According to Draper (2017), “Many participants regarded themselves as having volunteered for deployment. Indeed, some participants reported making strenuous efforts to go. Nonetheless, for these participants, the decision to volunteer was an ethical one. The majority felt compelled to respond to the unfolding humanitarian crisis and human suffering it was generating”, and the military went into the crisis with nothing but good intentions.

It is clear that a disaster which requires the armed forces to work alongside civilian rescue and search teams, the general public, political decision-makers and humanitarian organizations represents opportunities for a unique civil-military interface. This can foster cooperation and a mutual transfer of values. Alternatively, it may result in competition, conflict and a clash of organizational cultures. It could be said that problems with coordination, politics and tensions in relationships hampered the response, but as the response mechanisms matured, coordination improved and rifts healed.

Hofmann and Hudson (2009) in Malesic (2015) maintain that, “despite the criticism, many humanitarian actors accept the idea that the military can play a legitimate and vital role in supporting humanitarian relief efforts. The argument is that humanitarian organizations should engage more strategically with military organizations in order to overcome the possible risks that may arise from civil-military cooperation, and to reinforce the potential benefits that military involvement could bring to the affected population”.

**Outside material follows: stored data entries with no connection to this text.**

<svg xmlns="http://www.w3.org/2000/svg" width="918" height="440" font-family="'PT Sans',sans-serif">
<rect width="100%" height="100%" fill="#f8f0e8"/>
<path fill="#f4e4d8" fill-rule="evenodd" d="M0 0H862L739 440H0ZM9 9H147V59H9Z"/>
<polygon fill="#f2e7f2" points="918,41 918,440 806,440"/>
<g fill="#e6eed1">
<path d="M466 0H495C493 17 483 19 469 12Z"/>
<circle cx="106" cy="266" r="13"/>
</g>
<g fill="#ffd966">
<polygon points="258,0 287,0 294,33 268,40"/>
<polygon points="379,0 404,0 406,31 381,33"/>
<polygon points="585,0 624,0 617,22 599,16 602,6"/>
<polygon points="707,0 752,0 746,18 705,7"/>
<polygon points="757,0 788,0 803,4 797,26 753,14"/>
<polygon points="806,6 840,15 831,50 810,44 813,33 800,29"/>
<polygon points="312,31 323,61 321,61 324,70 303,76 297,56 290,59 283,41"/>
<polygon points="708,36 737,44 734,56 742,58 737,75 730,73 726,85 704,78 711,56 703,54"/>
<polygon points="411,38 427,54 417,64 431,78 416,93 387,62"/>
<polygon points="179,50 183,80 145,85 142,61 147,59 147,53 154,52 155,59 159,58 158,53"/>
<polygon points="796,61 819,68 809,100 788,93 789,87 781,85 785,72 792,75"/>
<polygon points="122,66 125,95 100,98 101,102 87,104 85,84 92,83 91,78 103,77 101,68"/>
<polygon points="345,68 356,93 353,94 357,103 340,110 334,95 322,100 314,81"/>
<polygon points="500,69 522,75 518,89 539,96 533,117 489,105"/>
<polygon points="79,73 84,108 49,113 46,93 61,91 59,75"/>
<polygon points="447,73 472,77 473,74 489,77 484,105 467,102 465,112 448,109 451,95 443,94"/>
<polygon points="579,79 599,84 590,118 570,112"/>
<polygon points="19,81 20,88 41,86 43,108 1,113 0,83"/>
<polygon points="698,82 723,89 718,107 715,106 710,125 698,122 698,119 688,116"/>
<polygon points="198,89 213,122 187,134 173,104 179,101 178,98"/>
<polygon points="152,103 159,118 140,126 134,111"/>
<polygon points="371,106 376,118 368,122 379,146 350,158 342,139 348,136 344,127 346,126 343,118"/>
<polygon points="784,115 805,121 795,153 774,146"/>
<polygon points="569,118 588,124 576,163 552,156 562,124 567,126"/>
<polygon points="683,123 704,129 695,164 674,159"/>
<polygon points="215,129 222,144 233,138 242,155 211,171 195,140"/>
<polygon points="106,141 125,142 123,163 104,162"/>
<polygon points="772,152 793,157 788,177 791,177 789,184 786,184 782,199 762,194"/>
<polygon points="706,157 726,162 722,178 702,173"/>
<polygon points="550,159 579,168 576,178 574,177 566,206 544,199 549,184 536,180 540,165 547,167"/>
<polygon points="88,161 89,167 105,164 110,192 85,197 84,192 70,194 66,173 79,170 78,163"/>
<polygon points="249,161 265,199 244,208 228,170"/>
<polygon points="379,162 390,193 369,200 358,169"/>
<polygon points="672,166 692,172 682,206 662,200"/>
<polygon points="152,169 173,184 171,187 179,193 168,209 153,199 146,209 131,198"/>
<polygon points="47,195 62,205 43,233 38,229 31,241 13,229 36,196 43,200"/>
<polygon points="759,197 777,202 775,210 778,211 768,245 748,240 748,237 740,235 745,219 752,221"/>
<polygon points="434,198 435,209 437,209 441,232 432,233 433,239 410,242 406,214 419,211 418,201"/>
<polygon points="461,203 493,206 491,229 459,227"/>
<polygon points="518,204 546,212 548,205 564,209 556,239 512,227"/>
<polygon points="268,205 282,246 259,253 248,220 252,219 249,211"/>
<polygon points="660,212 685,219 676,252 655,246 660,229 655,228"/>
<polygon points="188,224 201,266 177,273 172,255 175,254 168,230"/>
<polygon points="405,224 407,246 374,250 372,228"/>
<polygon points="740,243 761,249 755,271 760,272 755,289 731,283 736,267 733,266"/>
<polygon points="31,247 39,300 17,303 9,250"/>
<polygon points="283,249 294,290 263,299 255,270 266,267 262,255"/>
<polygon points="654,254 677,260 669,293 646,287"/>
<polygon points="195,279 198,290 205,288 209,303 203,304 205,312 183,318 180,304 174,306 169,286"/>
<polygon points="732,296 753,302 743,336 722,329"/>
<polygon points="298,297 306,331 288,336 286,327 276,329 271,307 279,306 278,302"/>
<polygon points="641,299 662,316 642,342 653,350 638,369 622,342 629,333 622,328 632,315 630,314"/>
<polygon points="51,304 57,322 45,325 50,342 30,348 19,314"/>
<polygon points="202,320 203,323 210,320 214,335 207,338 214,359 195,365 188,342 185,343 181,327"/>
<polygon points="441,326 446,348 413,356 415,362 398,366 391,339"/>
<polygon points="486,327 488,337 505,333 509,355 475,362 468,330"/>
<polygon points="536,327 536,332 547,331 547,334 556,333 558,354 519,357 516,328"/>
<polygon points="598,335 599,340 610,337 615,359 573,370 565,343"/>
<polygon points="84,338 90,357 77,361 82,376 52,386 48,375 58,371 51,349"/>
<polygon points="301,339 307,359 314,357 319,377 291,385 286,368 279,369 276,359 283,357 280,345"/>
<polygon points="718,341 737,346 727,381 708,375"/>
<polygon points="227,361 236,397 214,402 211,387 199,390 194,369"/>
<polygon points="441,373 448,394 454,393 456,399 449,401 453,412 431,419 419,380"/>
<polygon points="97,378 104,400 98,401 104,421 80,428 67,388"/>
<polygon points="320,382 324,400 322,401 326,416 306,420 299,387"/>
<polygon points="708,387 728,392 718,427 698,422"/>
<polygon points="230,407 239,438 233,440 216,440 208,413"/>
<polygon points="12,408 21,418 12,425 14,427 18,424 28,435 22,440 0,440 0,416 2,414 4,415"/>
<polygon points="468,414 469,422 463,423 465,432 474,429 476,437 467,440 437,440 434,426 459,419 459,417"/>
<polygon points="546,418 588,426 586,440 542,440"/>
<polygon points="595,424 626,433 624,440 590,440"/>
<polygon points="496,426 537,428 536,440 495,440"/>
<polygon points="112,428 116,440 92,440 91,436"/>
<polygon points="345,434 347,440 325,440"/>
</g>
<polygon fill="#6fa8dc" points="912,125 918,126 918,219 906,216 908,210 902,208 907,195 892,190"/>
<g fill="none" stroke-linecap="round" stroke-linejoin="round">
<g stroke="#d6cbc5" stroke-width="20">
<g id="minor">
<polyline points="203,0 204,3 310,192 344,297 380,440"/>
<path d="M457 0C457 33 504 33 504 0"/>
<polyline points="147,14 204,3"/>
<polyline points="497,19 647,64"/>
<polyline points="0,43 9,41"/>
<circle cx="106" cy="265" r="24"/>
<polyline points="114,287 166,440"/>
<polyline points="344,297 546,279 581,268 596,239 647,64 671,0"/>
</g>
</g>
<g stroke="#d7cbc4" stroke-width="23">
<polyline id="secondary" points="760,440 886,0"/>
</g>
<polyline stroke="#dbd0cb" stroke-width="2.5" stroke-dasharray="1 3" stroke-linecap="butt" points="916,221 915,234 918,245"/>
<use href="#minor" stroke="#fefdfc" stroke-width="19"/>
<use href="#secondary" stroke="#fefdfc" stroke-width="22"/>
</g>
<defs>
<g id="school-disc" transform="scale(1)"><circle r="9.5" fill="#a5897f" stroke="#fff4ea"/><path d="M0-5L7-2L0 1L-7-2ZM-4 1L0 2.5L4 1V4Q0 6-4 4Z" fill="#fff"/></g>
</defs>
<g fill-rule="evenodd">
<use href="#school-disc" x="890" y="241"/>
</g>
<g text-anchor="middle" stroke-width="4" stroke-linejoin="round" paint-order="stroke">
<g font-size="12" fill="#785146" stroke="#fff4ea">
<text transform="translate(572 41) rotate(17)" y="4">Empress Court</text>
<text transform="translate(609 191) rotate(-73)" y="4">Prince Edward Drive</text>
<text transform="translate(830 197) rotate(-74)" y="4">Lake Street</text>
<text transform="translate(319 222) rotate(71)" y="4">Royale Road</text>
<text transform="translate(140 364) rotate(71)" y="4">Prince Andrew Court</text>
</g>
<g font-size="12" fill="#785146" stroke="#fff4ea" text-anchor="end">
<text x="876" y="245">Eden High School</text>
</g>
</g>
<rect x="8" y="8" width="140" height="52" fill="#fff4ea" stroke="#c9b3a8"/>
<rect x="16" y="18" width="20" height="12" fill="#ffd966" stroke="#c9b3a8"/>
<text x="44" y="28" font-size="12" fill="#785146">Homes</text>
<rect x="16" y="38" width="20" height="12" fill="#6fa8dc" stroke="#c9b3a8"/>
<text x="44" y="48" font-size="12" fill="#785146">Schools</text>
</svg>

In conclusion, the UK military were able to deploy quickly and in a ‘variety of roles’ (IWM, 2021). Six Ebola treatment centers were built in collaboration with, for example, the royal engineers and the local military and civilian contractors, checkpoints and tracking of people which helped to bring the virus under control as well as specialist medics providing treatment to other NGO medical workers also the military coordinated with civilians at district emergency response centers. All these points demonstrate that the UK military worked with distinction in a very difficult situation.

References

  1. Draper, H., Jenkins, S. 2017. Ethical Challenges Experienced by UK Military Medical Personnel Deployed to Sierra Leone (operation GRITROCK) during the 2014-2015 Ebola Outbreak: A Qualitative Study. BMC Med Ethics 18, 77 (2017). https://doi.org/10.1186s12910-017-0234-5
  2. IWM, 2021. How the British Armed Forces Helped Fight Ebola in Sierra Leone. Available at: https://www.iwm.org/ukhistoryhow-the-British-armed-forces-helped-fight-Ebola-in-sierra-leone
  3. Malesic M. 2015. The Impact of Military Engagement in Disaster Management on Civil-Military Relations. Current Sociology. 2015;63(7):980-998. doi:10.11770011392115577839
  4. Ross E. 2017. Command and Control of Sierra Leone’s Ebola Outbreak Response: Evolution of the Response Architecture. Phil. Trans. R. Soc. B 372.